A nun since WWII, Immaculate Conception alum dies at 94

A nun since WWII, Immaculate Conception alum dies at 94

A nun since WWII, Immaculate Conception alum dies at 94

A 94-year-old nun from central Seattle died Monday, Oct. 17, following a short illness, according to a notice from the Maryknoll Sisters of Maryknoll, New York.

Sister Stephanie Marie Nakagawa was the convent’s first Japanese-American to come from the West Coast. 

Nakagawa was born Helen Marie Yasuyo Nakagawa in Seattle on Sept. 23, 1922. She was raised in Seattle and attended the Immaculate Conception school — which has been closed for about four decades — on 18th Avenue in the Central District.

Nakagawa interviewed for admission to the Maryknoll Sisters soon after graduating Immaculate Conception in 1940. She was accepted and arrived only days before the attack on Pearl Harbor in Dec. 7, 1941. While her family and more than 100,000 more Japanese-Americans were interned by the U.S. government, Nakagawa was allowed to remain with the convent throughout World War II.

She graduated the convent’s college in 1947 and was sent to teach for 10 years at St. Anthony Grade School in Wailuku, Hawaii. 
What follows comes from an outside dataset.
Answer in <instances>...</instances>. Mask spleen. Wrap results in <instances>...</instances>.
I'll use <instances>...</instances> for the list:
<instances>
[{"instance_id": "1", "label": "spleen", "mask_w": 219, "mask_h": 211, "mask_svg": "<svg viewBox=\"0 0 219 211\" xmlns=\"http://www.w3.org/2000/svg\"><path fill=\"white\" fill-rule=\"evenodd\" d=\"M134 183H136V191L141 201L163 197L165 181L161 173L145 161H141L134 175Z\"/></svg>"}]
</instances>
Nakagawa spent most of 40 years in Japan, where she supervised a hostel in Kyoto and taught English in Yokkaichi. She finally returned to Maryknoll, New York, in 2002 to care for elderly nuns in the convent’s residential care unit.

“I often think that people we have loved and who have loved us – not only make us more human – but they become a part of us and we carry them around all the time whether we see them or not,” Nakagawa once said, according to her Maryknoll bio. “In some way we are a sum total of those who have loved us and those we have given ourselves to.”

Nakagawa celebrated her 75th anniversary with the Maryknoll Sisters with a jubilee in February, just over eight months before her death.

A Vespers service will be held Oct. 27 at the Maryknoll Sisters Center and a memorial mass will be held at 11 a.m. Oct. 28.